Your goal: Reproduce the text of each of the records below, switching "Skip" to "Jump" wherever it occurs and leaving every other line unchanged.

Supplied records:
==========

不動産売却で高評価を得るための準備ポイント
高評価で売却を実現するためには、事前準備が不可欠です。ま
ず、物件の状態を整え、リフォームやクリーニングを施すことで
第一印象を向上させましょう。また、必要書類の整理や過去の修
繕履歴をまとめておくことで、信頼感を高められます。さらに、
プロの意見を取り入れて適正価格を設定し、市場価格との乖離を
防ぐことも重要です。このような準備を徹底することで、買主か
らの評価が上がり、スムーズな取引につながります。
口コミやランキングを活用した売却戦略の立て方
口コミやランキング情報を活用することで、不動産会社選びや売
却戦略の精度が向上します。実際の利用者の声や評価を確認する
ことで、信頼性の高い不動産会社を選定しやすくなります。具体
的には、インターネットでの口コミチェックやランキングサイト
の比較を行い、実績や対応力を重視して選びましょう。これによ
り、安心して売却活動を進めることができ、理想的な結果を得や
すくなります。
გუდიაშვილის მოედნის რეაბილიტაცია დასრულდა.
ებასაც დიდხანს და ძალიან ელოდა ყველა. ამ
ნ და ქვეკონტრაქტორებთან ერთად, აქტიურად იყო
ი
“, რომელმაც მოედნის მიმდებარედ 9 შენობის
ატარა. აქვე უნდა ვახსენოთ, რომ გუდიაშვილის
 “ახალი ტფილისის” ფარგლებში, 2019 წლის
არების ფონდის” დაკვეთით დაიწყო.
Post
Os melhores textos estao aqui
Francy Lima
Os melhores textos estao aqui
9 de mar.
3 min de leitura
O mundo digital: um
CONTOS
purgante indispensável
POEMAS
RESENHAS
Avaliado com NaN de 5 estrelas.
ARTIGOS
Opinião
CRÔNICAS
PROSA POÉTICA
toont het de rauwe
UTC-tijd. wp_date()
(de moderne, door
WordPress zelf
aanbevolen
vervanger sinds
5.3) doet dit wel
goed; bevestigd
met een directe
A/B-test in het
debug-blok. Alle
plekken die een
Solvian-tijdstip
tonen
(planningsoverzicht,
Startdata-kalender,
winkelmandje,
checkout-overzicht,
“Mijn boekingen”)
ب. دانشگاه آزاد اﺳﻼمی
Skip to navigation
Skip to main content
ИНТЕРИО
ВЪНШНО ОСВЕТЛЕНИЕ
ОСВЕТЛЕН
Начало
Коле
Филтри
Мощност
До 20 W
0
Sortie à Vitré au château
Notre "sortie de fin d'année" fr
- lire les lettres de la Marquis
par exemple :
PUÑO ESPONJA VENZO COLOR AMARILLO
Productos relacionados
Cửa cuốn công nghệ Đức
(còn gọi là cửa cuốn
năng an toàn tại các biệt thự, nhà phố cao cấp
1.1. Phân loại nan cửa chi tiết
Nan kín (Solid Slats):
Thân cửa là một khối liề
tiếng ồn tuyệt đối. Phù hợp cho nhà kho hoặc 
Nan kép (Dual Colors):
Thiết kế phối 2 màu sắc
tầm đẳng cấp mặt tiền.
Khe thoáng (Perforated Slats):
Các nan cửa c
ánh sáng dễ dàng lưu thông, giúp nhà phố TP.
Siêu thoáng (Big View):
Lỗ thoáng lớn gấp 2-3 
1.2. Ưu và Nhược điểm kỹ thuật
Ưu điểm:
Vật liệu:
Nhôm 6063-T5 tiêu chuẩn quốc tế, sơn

==========

Solved exercise:
不動産売却で高評価を得るための準備ポイント
高評価で売却を実現するためには、事前準備が不可欠です。ま
ず、物件の状態を整え、リフォームやクリーニングを施すことで
第一印象を向上させましょう。また、必要書類の整理や過去の修
繕履歴をまとめておくことで、信頼感を高められます。さらに、
プロの意見を取り入れて適正価格を設定し、市場価格との乖離を
防ぐことも重要です。このような準備を徹底することで、買主か
らの評価が上がり、スムーズな取引につながります。
口コミやランキングを活用した売却戦略の立て方
口コミやランキング情報を活用することで、不動産会社選びや売
却戦略の精度が向上します。実際の利用者の声や評価を確認する
ことで、信頼性の高い不動産会社を選定しやすくなります。具体
的には、インターネットでの口コミチェックやランキングサイト
の比較を行い、実績や対応力を重視して選びましょう。これによ
り、安心して売却活動を進めることができ、理想的な結果を得や
すくなります。
გუდიაშვილის მოედნის რეაბილიტაცია დასრულდა.
ებასაც დიდხანს და ძალიან ელოდა ყველა. ამ
ნ და ქვეკონტრაქტორებთან ერთად, აქტიურად იყო
ი
“, რომელმაც მოედნის მიმდებარედ 9 შენობის
ატარა. აქვე უნდა ვახსენოთ, რომ გუდიაშვილის
 “ახალი ტფილისის” ფარგლებში, 2019 წლის
არების ფონდის” დაკვეთით დაიწყო.
Post
Os melhores textos estao aqui
Francy Lima
Os melhores textos estao aqui
9 de mar.
3 min de leitura
O mundo digital: um
CONTOS
purgante indispensável
POEMAS
RESENHAS
Avaliado com NaN de 5 estrelas.
ARTIGOS
Opinião
CRÔNICAS
PROSA POÉTICA
toont het de rauwe
UTC-tijd. wp_date()
(de moderne, door
WordPress zelf
aanbevolen
vervanger sinds
5.3) doet dit wel
goed; bevestigd
met een directe
A/B-test in het
debug-blok. Alle
plekken die een
Solvian-tijdstip
tonen
(planningsoverzicht,
Startdata-kalender,
winkelmandje,
checkout-overzicht,
“Mijn boekingen”)
ب. دانشگاه آزاد اﺳﻼمی
Jump to navigation
Jump to main content
ИНТЕРИО
ВЪНШНО ОСВЕТЛЕНИЕ
ОСВЕТЛЕН
Начало
Коле
Филтри
Мощност
До 20 W
0
Sortie à Vitré au château
Notre "sortie de fin d'année" fr
- lire les lettres de la Marquis
par exemple :
PUÑO ESPONJA VENZO COLOR AMARILLO
Productos relacionados
Cửa cuốn công nghệ Đức
(còn gọi là cửa cuốn
năng an toàn tại các biệt thự, nhà phố cao cấp
1.1. Phân loại nan cửa chi tiết
Nan kín (Solid Slats):
Thân cửa là một khối liề
tiếng ồn tuyệt đối. Phù hợp cho nhà kho hoặc 
Nan kép (Dual Colors):
Thiết kế phối 2 màu sắc
tầm đẳng cấp mặt tiền.
Khe thoáng (Perforated Slats):
Các nan cửa c
ánh sáng dễ dàng lưu thông, giúp nhà phố TP.
Siêu thoáng (Big View):
Lỗ thoáng lớn gấp 2-3 
1.2. Ưu và Nhược điểm kỹ thuật
Ưu điểm:
Vật liệu:
Nhôm 6063-T5 tiêu chuẩn quốc tế, sơn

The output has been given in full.